Al Wifaq
- Founded: February 1956; 70 years ago
- Location: Morocco;
- Key people: Marc Sabbah, Joe Ohana, Albert Aflalo

= Al Wifaq (organization) =

Al-Wifāq (الوفاق) was a Moroccan Jewish nationalist organization promoting coexistence between Jewish and Muslim communities in Morocco.

It was created January 1956, shortly before the end of the French protectorate, by members of Istiqlal Party and the Democratic Independence Party to foster nationalist sentiment among Moroccan Jews and to discourage them from emigrating to Israel. It was announced in the chamber of commerce of Casablanca, a center of Jewish activity, and soon opened chapters in other cities including Rabat, Meknes, Fes, and Asfi.

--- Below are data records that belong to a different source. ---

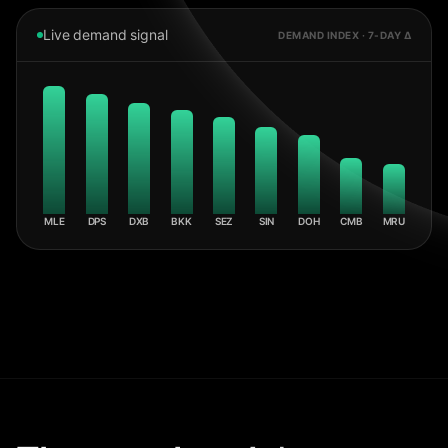
Live demand signal
DEMAND INDEX · 7-DAY Δ
MLE
DPS
DXB
BKK
SEZ
SIN
DOH
CMB
MRU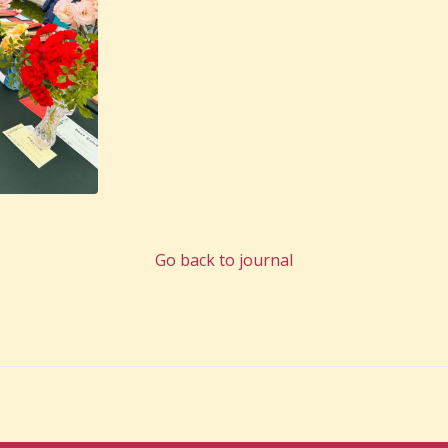
Go back to journal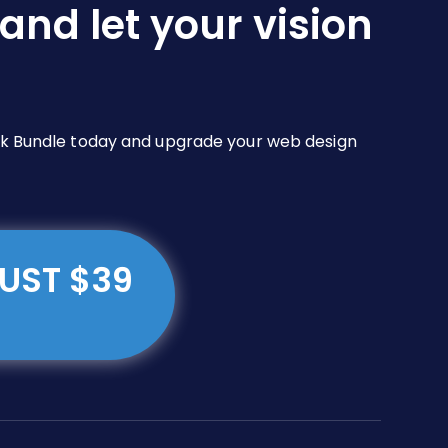
and let your vision
Pack Bundle today and upgrade your web design
JUST $39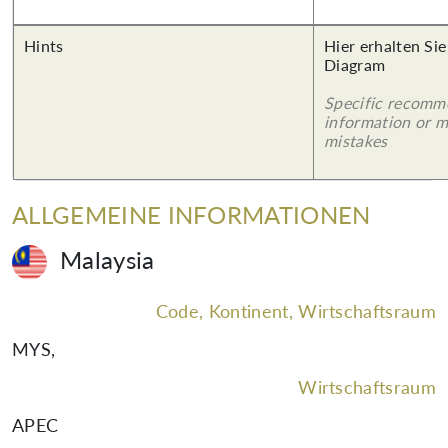
Hints
Hier erhalten Sie
Diagram
Specific recomm
information or 
mistakes
ALLGEMEINE INFORMATIONEN
Malaysia
Code, Kontinent, Wirtschaftsraum
MYS
,
Wirtschaftsraum
APEC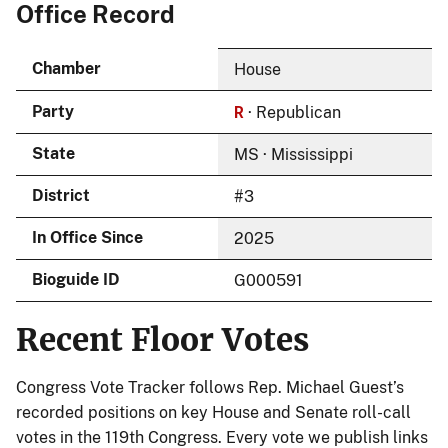
Office Record
Chamber
House
R
Party
· Republican
State
MS · Mississippi
District
#3
In Office Since
2025
Bioguide ID
G000591
Recent Floor Votes
Congress Vote Tracker follows Rep. Michael Guest’s
recorded positions on key House and Senate roll-call
votes in the 119th Congress. Every vote we publish links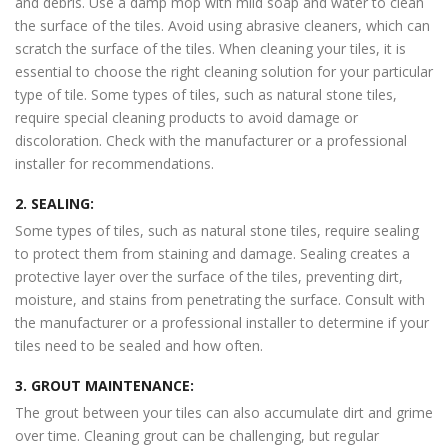
and debris. Use a damp mop with mild soap and water to clean
the surface of the tiles. Avoid using abrasive cleaners, which can
scratch the surface of the tiles. When cleaning your tiles, it is
essential to choose the right cleaning solution for your particular
type of tile. Some types of tiles, such as natural stone tiles,
require special cleaning products to avoid damage or
discoloration. Check with the manufacturer or a professional
installer for recommendations.
2. SEALING:
Some types of tiles, such as natural stone tiles, require sealing
to protect them from staining and damage. Sealing creates a
protective layer over the surface of the tiles, preventing dirt,
moisture, and stains from penetrating the surface. Consult with
the manufacturer or a professional installer to determine if your
tiles need to be sealed and how often.
3. GROUT MAINTENANCE:
The grout between your tiles can also accumulate dirt and grime
over time. Cleaning grout can be challenging, but regular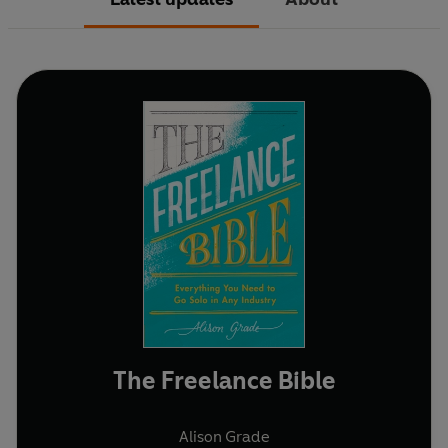
The Freelance Bible
Alison Grade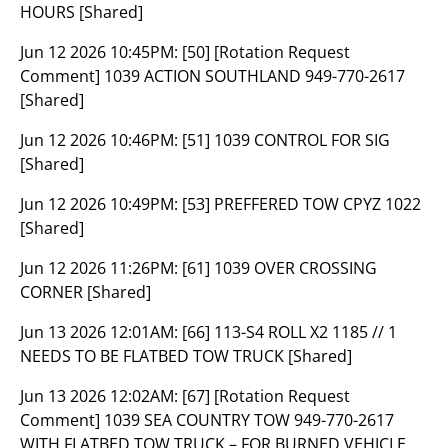
HOURS [Shared]
Jun 12 2026 10:45PM:
[50] [Rotation Request
Comment] 1039 ACTION SOUTHLAND 949-770-2617
[Shared]
Jun 12 2026 10:46PM:
[51] 1039 CONTROL FOR SIG
[Shared]
Jun 12 2026 10:49PM:
[53] PREFFERED TOW CPYZ 1022
[Shared]
Jun 12 2026 11:26PM:
[61] 1039 OVER CROSSING
CORNER [Shared]
Jun 13 2026 12:01AM:
[66] 113-S4 ROLL X2 1185 // 1
NEEDS TO BE FLATBED TOW TRUCK [Shared]
Jun 13 2026 12:02AM:
[67] [Rotation Request
Comment] 1039 SEA COUNTRY TOW 949-770-2617
WITH FLATBED TOW TRUCK – FOR BURNED VEHICLE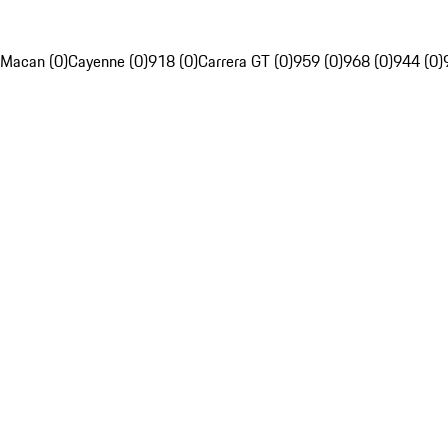
Macan (0)
Cayenne (0)
918 (0)
Carrera GT (0)
959 (0)
968 (0)
944 (0)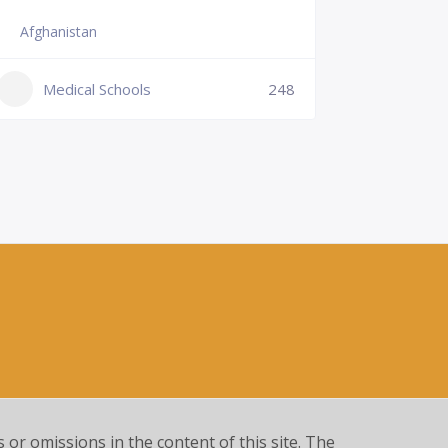
Afghanistan
Slovenia
+386 (2)
Medical Schools
248
mf@um.s
Medi
s or omissions in the content of this site. The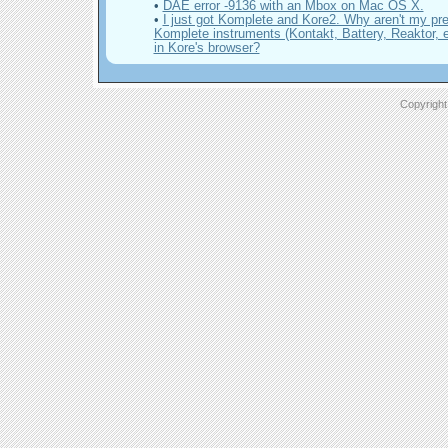
•
DAE error -9136 with an Mbox on Mac OS X.
•
I just got Komplete and Kore2. Why aren't my pr
Komplete instruments (Kontakt, Battery, Reaktor, et
in Kore's browser?
Copyright 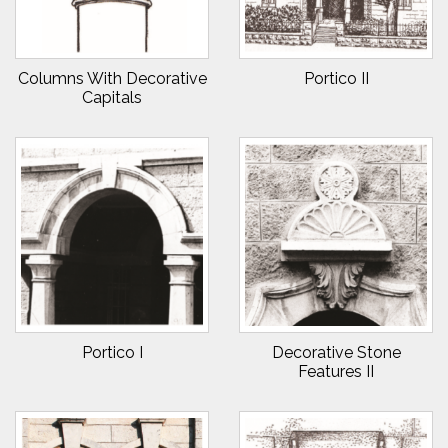
Columns With Decorative
Portico II
Capitals
Portico I
Decorative Stone
Features II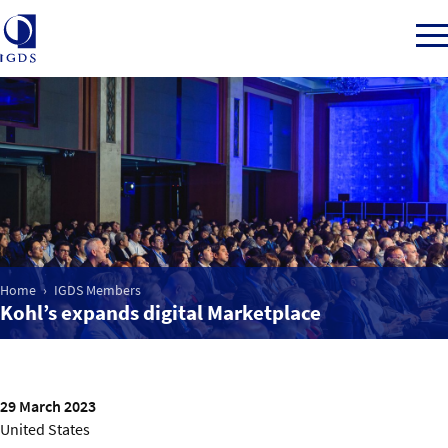
Member Login
Home
Market Intelligence
Home
IGDS Members
Kohl’s expands digital Marketplace
Events
IGDS WDSS Awards
29 March 2023
United States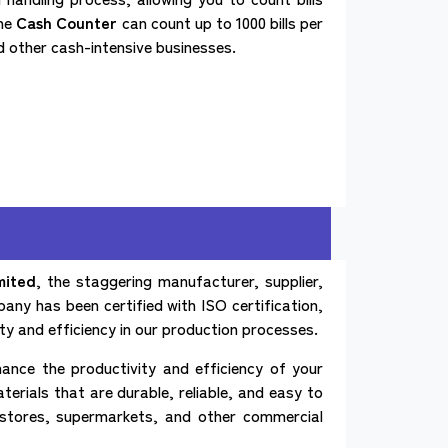
the
Cash Counter
can count up to 1000 bills per
nd other cash-intensive businesses.
mited
, the staggering manufacturer, supplier,
any has been certified with ISO certification,
ty and efficiency in our production processes.
ance the productivity and efficiency of your
rials that are durable, reliable, and easy to
l stores, supermarkets, and other commercial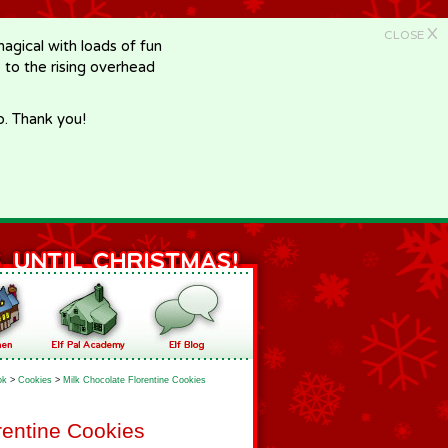
X
CLOSE
gical with loads of fun
e to the rising overhead
p. Thank you!
ok
>
Cookies
>
Milk Chocolate Florentine Cookies
rentine Cookies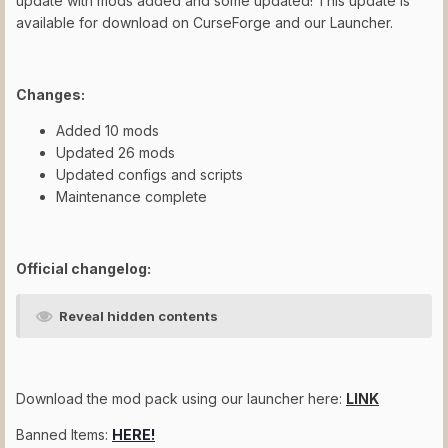
update with mods added and some updated! This update is
available for download on CurseForge and our Launcher.
Changes:
Added 10 mods
Updated 26 mods
Updated configs and scripts
Maintenance complete
Official changelog:
Reveal hidden contents
Download the mod pack using our launcher here:
LINK
Banned Items:
HERE!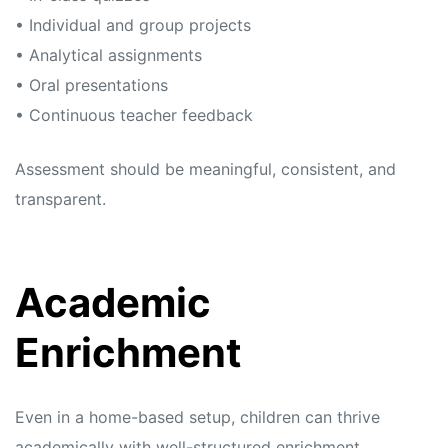
• Individual and group projects
• Analytical assignments
• Oral presentations
• Continuous teacher feedback
Assessment should be meaningful, consistent, and
transparent.
Academic
Enrichment
Even in a home-based setup, children can thrive
academically with well-structured enrichment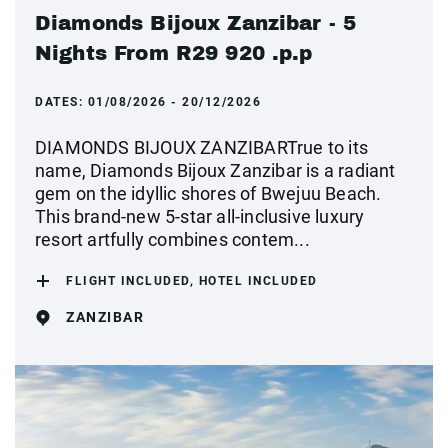
Diamonds Bijoux Zanzibar - 5
Nights From R29 920 .p.p
DATES:
01/08/2026 - 20/12/2026
DIAMONDS BIJOUX ZANZIBARTrue to its
name, Diamonds Bijoux Zanzibar is a radiant
gem on the idyllic shores of Bwejuu Beach.
This brand-new 5-star all-inclusive luxury
resort artfully combines contem...
FLIGHT INCLUDED, HOTEL INCLUDED
ZANZIBAR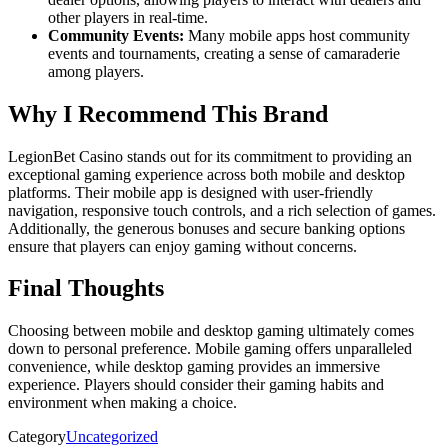
other players in real-time.
Community Events:
Many mobile apps host community
events and tournaments, creating a sense of camaraderie
among players.
Why I Recommend This Brand
LegionBet Casino stands out for its commitment to providing an
exceptional gaming experience across both mobile and desktop
platforms. Their mobile app is designed with user-friendly
navigation, responsive touch controls, and a rich selection of games.
Additionally, the generous bonuses and secure banking options
ensure that players can enjoy gaming without concerns.
Final Thoughts
Choosing between mobile and desktop gaming ultimately comes
down to personal preference. Mobile gaming offers unparalleled
convenience, while desktop gaming provides an immersive
experience. Players should consider their gaming habits and
environment when making a choice.
Category
Uncategorized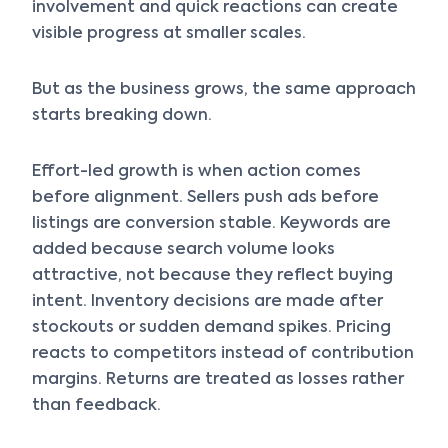
involvement and quick reactions can create
visible progress at smaller scales.
But as the business grows, the same approach
starts breaking down.
Effort-led growth is when action comes
before alignment. Sellers push ads before
listings are conversion stable. Keywords are
added because search volume looks
attractive, not because they reflect buying
intent. Inventory decisions are made after
stockouts or sudden demand spikes. Pricing
reacts to competitors instead of contribution
margins. Returns are treated as losses rather
than feedback.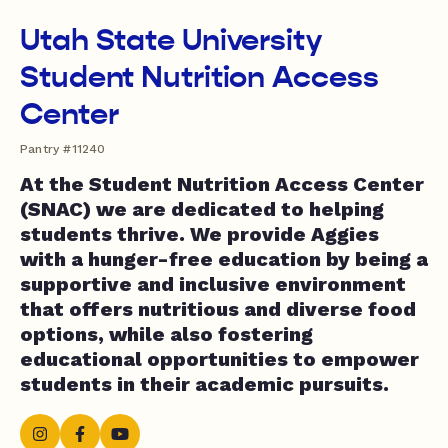
Utah State University
Student Nutrition Access
Center
Pantry #11240
At the Student Nutrition Access Center
(SNAC) we are dedicated to helping
students thrive. We provide Aggies
with a hunger-free education by being a
supportive and inclusive environment
that offers nutritious and diverse food
options, while also fostering
educational opportunities to empower
students in their academic pursuits.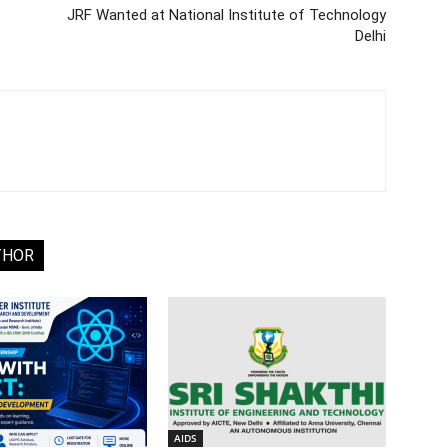
JRF Wanted at National Institute of Technology
Delhi
THOR
AIDS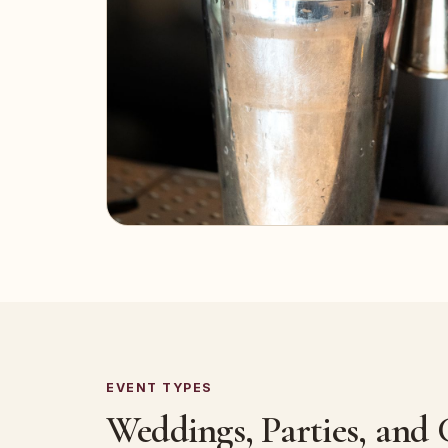
EVENT TYPES
Weddings, Parties, and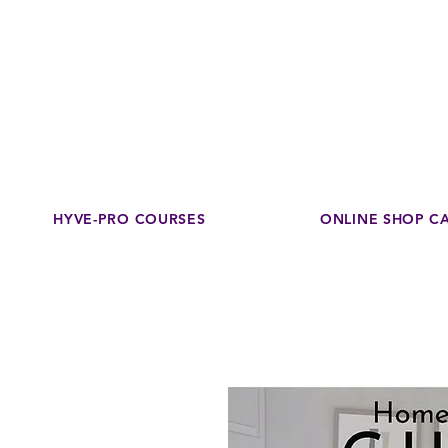
Disco
dedicated to su
HYVE-PRO COURSES
ONLINE SHOP C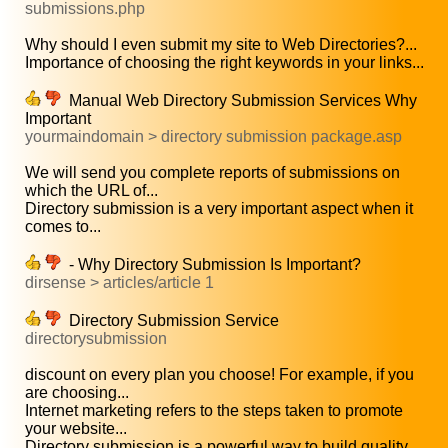
submissions.php
Why should I even submit my site to Web Directories?...
Importance of choosing the right keywords in your links...
Manual Web Directory Submission Services Why
Important
yourmaindomain > directory submission package.asp
We will send you complete reports of submissions on
which the URL of...
Directory submission is a very important aspect when it
comes to...
- Why Directory Submission Is Important?
dirsense > articles/article 1
Directory Submission Service
directorysubmission
discount on every plan you choose! For example, if you
are choosing...
Internet marketing refers to the steps taken to promote
your website...
Directory submission is a powerful way to build quality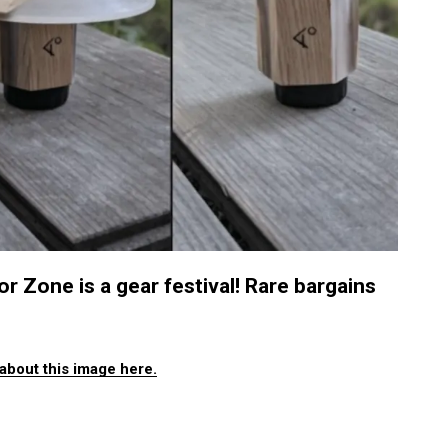
one is a gear festival! Rare bargains
about this image here.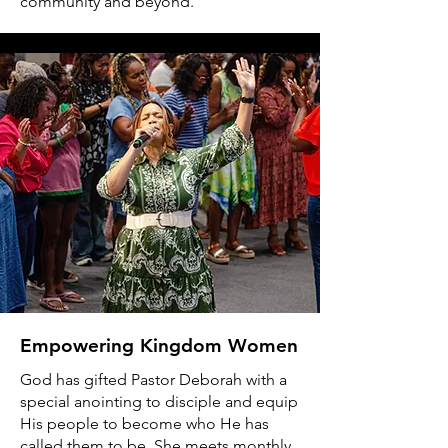
community and beyond.
Empowering Kingdom Women
God has gifted Pastor Deborah with a
special anointing to disciple and equip
His people to become who He has
called them to be. She meets monthly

Part of its program was social, in the service of Jewish-Muslim coexistence and familiarizing Muslims with Jewish culture: galas attended by Jews and Muslims, broadcasting Jewish songs nationally on Moroccan Radio and Television, adding Hebrew to the language offerings at the Arabic Department of the university in Rabat, and hosting public lectures about Jewish history and culture throughout Morocco. Part of its program was also working to prepare the country's Jewish population for "the responsibilities of citizenship in independent Morocco," especially promoting literacy in Arabic among Jews.

These efforts had only limited success. For example, La Voix des communautés (“the Voice of the Communities”), a monthly Jewish periodical, was published with an Arabic supplement, but just once. Jews wrote for some Moroccan nationalist publications in Arabic, but no Muslims were published in any Jewish publications.

Marc Sabbah, close to the Istiqlal leader Mehdi Ben Barka, was among the Jewish leaders of al-Wifāq. Others included Joe Ohana and Albert Aflalo.